● What is needed: Repeat every line of the data exactly, but not the pictures.

● Dataset content:

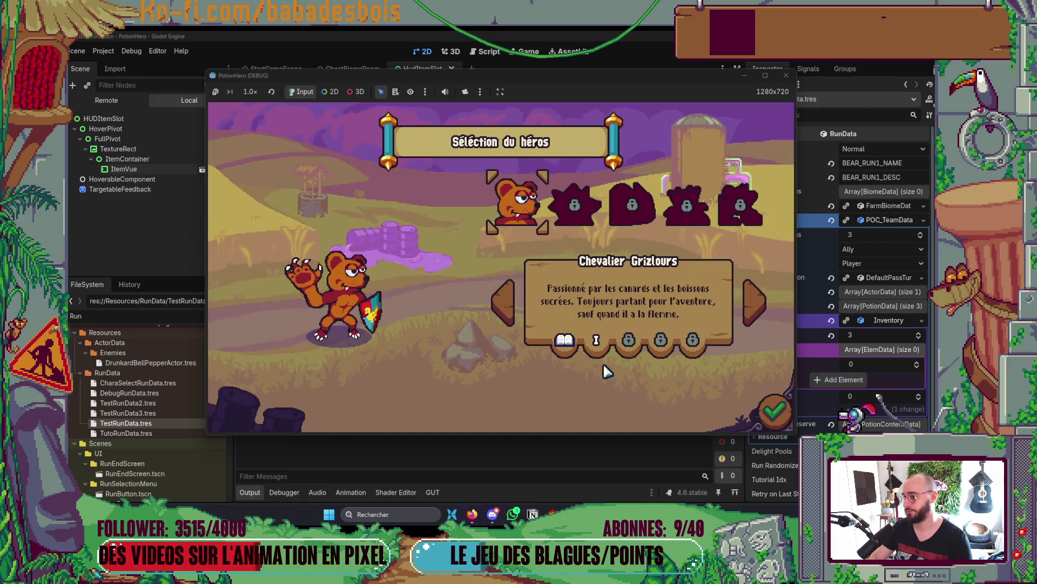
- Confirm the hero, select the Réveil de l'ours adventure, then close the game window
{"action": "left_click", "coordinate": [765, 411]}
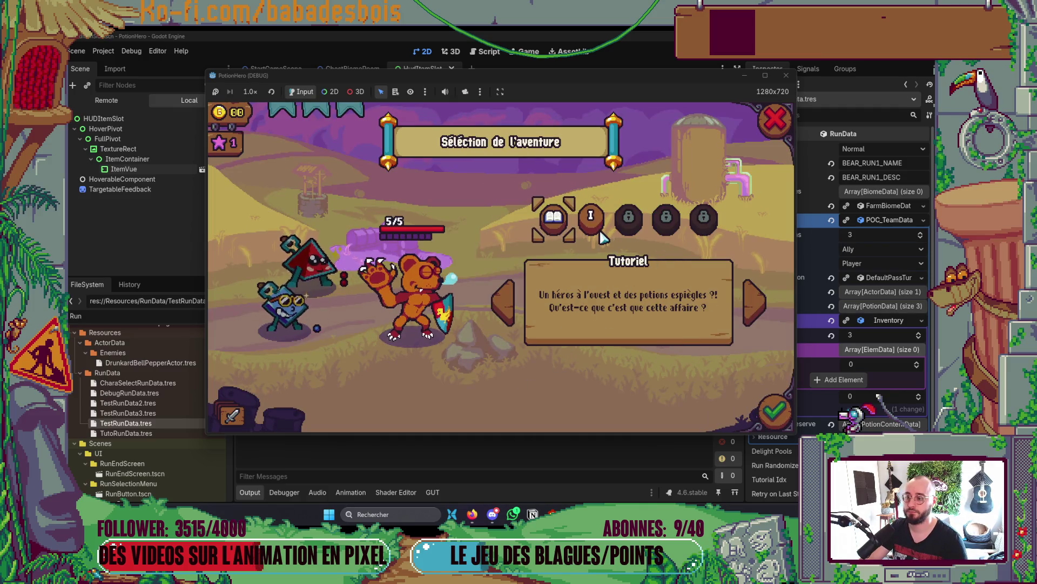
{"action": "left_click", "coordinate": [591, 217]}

● Task answer:
- Confirm the hero, select the Réveil de l'ours adventure, then close the game window
{"action": "left_click", "coordinate": [765, 411]}
{"action": "left_click", "coordinate": [591, 217]}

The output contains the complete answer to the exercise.